--- Information supplied Enclosed Below ---

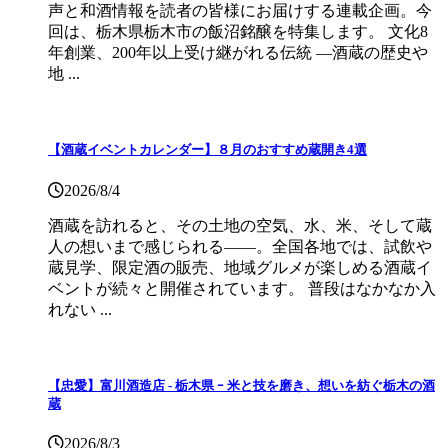
声と和酒情報を読者の皆様にお届けする連載企画。今
回は、栃木県栃木市の飯沼銘醸を特集します。 文化8
年創業、200年以上受け継がれる伝統 ―酒蔵の歴史や
地 ...
【酒蔵イベントカレンダー】８月のおすすめ蔵開き4選
2026/8/4
酒蔵を訪れると、その土地の空気、水、米、そして蔵
人の想いまで感じられる——。全国各地では、試飲や
蔵見学、限定酒の販売、地域グルメが楽しめる酒蔵イ
ベントが続々と開催されています。 普段はなかなか入
れない ...
【忠愛】富川酒造店 ‐ 栃木県 ｰ 米と技を磨き、想いを紡ぐ栃木の酒
蔵
2026/8/3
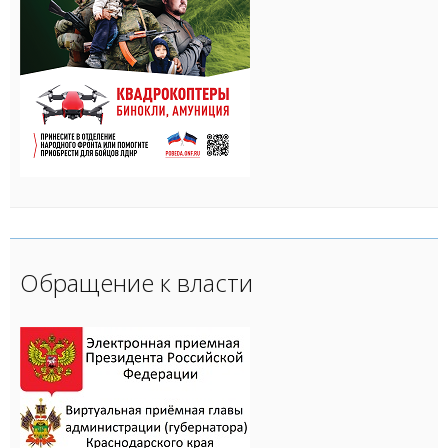
Обращение к власти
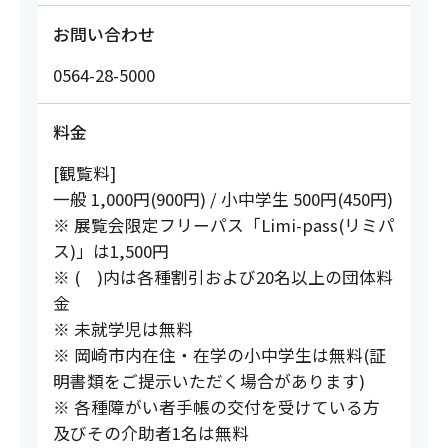
お問い合わせ
0564-28-5000
料金
[観覧料]
一般 1,000円(900円) / 小中学生 500円(450円)
※ 展覧会限定フリーパス「Limi-pass(リミパ
ス)」は1,500円
※ ( )内は各種割引および20名以上の団体料
金
※ 未就学児は無料
※ 岡崎市内在住・在学の小中学生は無料(証
明書類をご提示いただく場合があります)
※ 各種障がい者手帳の交付を受けている方
及びその介助者1名は無料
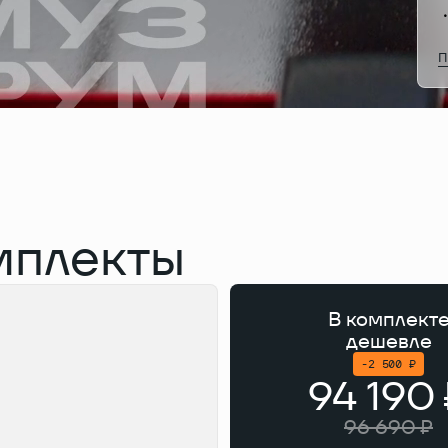
П
мплекты
В комплект
дешевле
-2 500 ₽
94 190
96 690 ₽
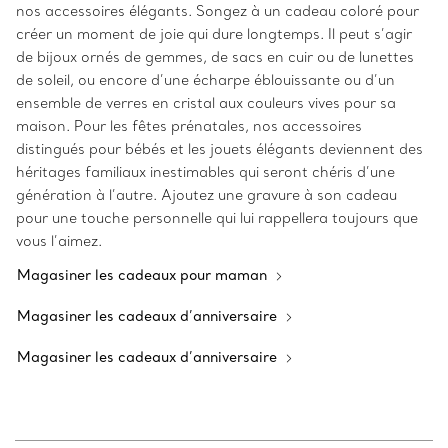
nos accessoires élégants. Songez à un cadeau coloré pour
créer un moment de joie qui dure longtemps. Il peut s’agir
de bijoux ornés de gemmes, de sacs en cuir ou de lunettes
de soleil, ou encore d’une écharpe éblouissante ou d’un
ensemble de verres en cristal aux couleurs vives pour sa
maison. Pour les fêtes prénatales, nos accessoires
distingués pour bébés et les jouets élégants deviennent des
héritages familiaux inestimables qui seront chéris d’une
génération à l’autre. Ajoutez une gravure à son cadeau
pour une touche personnelle qui lui rappellera toujours que
vous l’aimez.
Magasiner les cadeaux pour maman
Magasiner les cadeaux d’anniversaire
Magasiner les cadeaux d’anniversaire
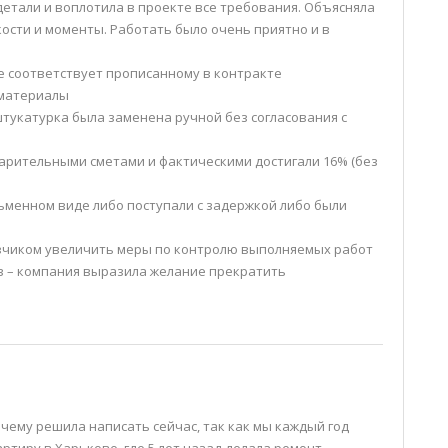
детали и воплотила в проекте все требования. Объясняла
кости и моменты. Работать было очень приятно и в
не соответствует прописанному в контракте
 материалы
тукатурка была заменена ручной без согласования с
арительными сметами и фактическими достигали 16% (без
сьменном виде либо поступали с задержкой либо были
.
азчиком увеличить меры по контролю выполняемых работ
в – компания выразила желание прекратить
чему решила написать сейчас, так как мы каждый год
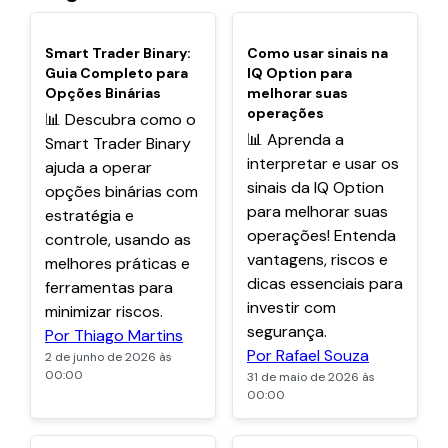
POPULARES
POPULARES
Smart Trader Binary:
Como usar sinais na
Guia Completo para
IQ Option para
Opções Binárias
melhorar suas
operações
📊 Descubra como o
📊 Aprenda a
Smart Trader Binary
interpretar e usar os
ajuda a operar
sinais da IQ Option
opções binárias com
para melhorar suas
estratégia e
operações! Entenda
controle, usando as
vantagens, riscos e
melhores práticas e
dicas essenciais para
ferramentas para
investir com
minimizar riscos.
segurança.
Por Thiago Martins
Por Rafael Souza
2 de junho de 2026 às
00:00
31 de maio de 2026 às
00:00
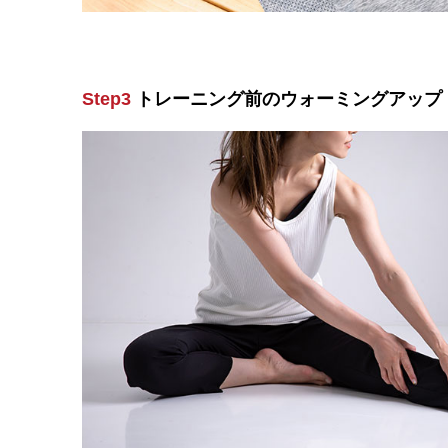
Step3
トレーニング前のウォーミングアップ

--- End of Enclosed Information supplied ---

■ **Aim of the exercise**
Write out again the text of every one of the entries above, line for line, leaving the pictures out.

■ **Response area**
声と和酒情報を読者の皆様にお届けする連載企画。今
回は、栃木県栃木市の飯沼銘醸を特集します。 文化8
年創業、200年以上受け継がれる伝統 ―酒蔵の歴史や
地 ...
【酒蔵イベントカレンダー】８月のおすすめ蔵開き4選
2026/8/4
酒蔵を訪れると、その土地の空気、水、米、そして蔵
人の想いまで感じられる——。全国各地では、試飲や
蔵見学、限定酒の販売、地域グルメが楽しめる酒蔵イ
ベントが続々と開催されています。 普段はなかなか入
れない ...
【忠愛】富川酒造店 ‐ 栃木県 ｰ 米と技を磨き、想いを紡ぐ栃木の酒
蔵
2026/8/3
Обращение к власти
お問い合わせ
0564-28-5000
料金
[観覧料]
一般 1,000円(900円) / 小中学生 500円(450円)
※ 展覧会限定フリーパス「Limi-pass(リミパ
ス)」は1,500円
※ ( )内は各種割引および20名以上の団体料
金
※ 未就学児は無料
※ 岡崎市内在住・在学の小中学生は無料(証
明書類をご提示いただく場合があります)
※ 各種障がい者手帳の交付を受けている方
及びその介助者1名は無料
П
мплекты
В комплект
дешевле
-2 500 ₽
94 190
96 690 ₽
nos accessoires élégants. Songez à un cadeau coloré pour
créer un moment de joie qui dure longtemps. Il peut s’agir
de bijoux ornés de gemmes, de sacs en cuir ou de lunettes
de soleil, ou encore d’une écharpe éblouissante ou d’un
ensemble de verres en cristal aux couleurs vives pour sa
maison. Pour les fêtes prénatales, nos accessoires
distingués pour bébés et les jouets élégants deviennent des
héritages familiaux inestimables qui seront chéris d’une
génération à l’autre. Ajoutez une gravure à son cadeau
pour une touche personnelle qui lui rappellera toujours que
vous l’aimez.
Magasiner les cadeaux pour maman
Magasiner les cadeaux d’anniversaire
Magasiner les cadeaux d’anniversaire
детали и воплотила в проекте все требования. Объясняла
кости и моменты. Работать было очень приятно и в
не соответствует прописанному в контракте
 материалы
тукатурка была заменена ручной без согласования с
арительными сметами и фактическими достигали 16% (без
сьменном виде либо поступали с задержкой либо были
.
азчиком увеличить меры по контролю выполняемых работ
в – компания выразила желание прекратить
чему решила написать сейчас, так как мы каждый год
POPULARES
POPULARES
Smart Trader Binary:
Como usar sinais na
Guia Completo para
IQ Option para
Opções Binárias
melhorar suas
operações
📊 Descubra como o
📊 Aprenda a
Smart Trader Binary
interpretar e usar os
ajuda a operar
sinais da IQ Option
opções binárias com
para melhorar suas
estratégia e
operações! Entenda
controle, usando as
vantagens, riscos e
melhores práticas e
dicas essenciais para
ferramentas para
investir com
minimizar riscos.
segurança.
Por Thiago Martins
Por Rafael Souza
2 de junho de 2026 às
00:00
31 de maio de 2026 às
00:00
Step3
トレーニング前のウォーミングアップ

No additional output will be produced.